- Norwegian will replace its flight attendants uniform in 2020
- Upcycling old long-haul uniform into washbags and purses
- The project will help UNICEF and an immigrant women’s charity
- The new products will be available to buy on Norwegian’s flights.
Earlier this year, we revealed that low-cost carrier Norwegian was planning a complete redesign of its cabin crew uniform. Up until now, the Oslo-based carrier has had two variations of crew uniform – one for short-haul flight attendants and a completely different design for flight attendants who work long-haul flights, specifically on Norwegian’s fleet of Boeing 787 Dreamliners.
The long-haul uniform was first unveiled in 2013 to coincide with the delivery of Norwegian’s first Dreamliner. Designed by local fashion house Moods of Norway, the uniform was a bold statement that was deliberately designed to differentiate Norwegian’s long-haul crew.
But Norwegian has had a major rethink about having two very different uniform designs. For one, it causes a significant amount of brand confusion, especially after Norwegian launched long-haul flights on its Boeing 737 fleet but on which flight attendants wear the traditional short-haul uniform.
Then there’s the fact that the Moods of Norway uniform was expensive – a big consideration when Norwegian is trying to cut as many unnecessary costs as possible as it fights to turn round its ailing fortune.
So next year, cabin crew will slowly be issued with a new uniform that is unified across both short-haul and long-haul. Importantly, the uniform is far cheaper to manufacture and will allow crew to transfer between bases and fleets without a complete uniform reissue.
But what to do with all that leftover uniform? Like several other airlines that have gone through similar projects, Norwegian has decided to upcycle its old uniform and breathe new life into old threads.
Working with UNICEF and social enterprise Sisters in Business, the airline is experimenting with selling the repurposed uniform on its flights. At present, there are two products available – a checkered toilet bag which is made out of the male long-haul uniform jacket and a silk purse which has been fashioned out of the neck scarf worn by female long-haul flight attendants.

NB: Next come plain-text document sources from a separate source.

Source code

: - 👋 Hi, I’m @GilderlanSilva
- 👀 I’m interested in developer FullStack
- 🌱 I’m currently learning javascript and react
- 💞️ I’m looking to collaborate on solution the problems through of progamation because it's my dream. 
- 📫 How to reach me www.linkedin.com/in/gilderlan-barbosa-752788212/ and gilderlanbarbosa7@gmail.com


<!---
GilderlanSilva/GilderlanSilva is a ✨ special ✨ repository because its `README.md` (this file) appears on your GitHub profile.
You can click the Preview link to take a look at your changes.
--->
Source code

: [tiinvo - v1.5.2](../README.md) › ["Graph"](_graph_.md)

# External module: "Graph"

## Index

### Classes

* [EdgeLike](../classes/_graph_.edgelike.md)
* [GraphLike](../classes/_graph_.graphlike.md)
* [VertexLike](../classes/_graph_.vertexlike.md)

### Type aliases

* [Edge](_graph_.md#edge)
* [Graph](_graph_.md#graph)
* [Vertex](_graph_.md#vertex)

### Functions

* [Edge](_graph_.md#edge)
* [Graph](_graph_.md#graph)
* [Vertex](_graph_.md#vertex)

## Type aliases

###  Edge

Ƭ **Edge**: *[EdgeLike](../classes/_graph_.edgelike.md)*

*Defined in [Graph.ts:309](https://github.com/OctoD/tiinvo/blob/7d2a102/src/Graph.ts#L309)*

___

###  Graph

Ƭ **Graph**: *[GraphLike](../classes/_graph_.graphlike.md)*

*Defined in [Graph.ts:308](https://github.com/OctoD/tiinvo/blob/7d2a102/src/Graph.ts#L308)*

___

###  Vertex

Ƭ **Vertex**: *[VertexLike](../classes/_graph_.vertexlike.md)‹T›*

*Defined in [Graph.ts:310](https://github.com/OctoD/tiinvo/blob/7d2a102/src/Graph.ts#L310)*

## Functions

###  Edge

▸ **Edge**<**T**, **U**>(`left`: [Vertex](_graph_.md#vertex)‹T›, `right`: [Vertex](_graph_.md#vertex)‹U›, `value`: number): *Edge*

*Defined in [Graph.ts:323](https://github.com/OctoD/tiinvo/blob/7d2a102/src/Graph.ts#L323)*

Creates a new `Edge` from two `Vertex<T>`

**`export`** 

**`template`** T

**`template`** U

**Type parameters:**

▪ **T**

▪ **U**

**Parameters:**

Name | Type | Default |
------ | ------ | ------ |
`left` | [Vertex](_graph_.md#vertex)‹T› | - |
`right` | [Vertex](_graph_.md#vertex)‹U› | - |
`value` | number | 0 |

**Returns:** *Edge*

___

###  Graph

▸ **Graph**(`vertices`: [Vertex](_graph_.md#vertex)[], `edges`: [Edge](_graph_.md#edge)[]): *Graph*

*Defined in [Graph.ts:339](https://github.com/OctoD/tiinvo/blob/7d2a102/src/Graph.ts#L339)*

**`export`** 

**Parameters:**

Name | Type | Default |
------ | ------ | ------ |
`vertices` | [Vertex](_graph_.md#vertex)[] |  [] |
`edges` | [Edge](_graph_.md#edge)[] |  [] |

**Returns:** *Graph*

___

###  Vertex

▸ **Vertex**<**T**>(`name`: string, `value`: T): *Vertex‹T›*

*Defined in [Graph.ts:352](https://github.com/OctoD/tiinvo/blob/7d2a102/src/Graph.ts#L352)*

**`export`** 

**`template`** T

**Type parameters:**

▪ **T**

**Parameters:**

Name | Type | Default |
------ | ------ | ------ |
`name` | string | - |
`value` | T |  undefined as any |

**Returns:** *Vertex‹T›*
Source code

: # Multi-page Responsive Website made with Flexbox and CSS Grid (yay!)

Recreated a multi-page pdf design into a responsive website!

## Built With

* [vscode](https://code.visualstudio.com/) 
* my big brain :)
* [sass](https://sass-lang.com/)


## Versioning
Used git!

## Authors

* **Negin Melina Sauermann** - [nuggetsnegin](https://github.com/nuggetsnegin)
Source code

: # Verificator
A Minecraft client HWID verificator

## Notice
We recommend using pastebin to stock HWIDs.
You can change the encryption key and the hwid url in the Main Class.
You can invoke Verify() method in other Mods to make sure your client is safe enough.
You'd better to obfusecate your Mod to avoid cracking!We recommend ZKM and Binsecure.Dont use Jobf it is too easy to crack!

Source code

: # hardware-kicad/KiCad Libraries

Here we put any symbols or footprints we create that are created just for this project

“Now that we are replacing some of our uniforms, it is important that we look at how we can use these materials in a sustainable way. We have partnered with the social enterprise Sisters in Business, which creates jobs for immigrant women through local textile production,” explains Cecilie Nybø Carlsen, Norwegians VP Product Manager.
At the moment, the project is just a pilot and its success will largely depend on whether passengers really want to buy the airline’s old uniform. Anders Fagernæs, the airline’s sustainability manager said the project could “save thousands of garments from being thrown in the garbage” – the question is, what happens if the project isn’t a success?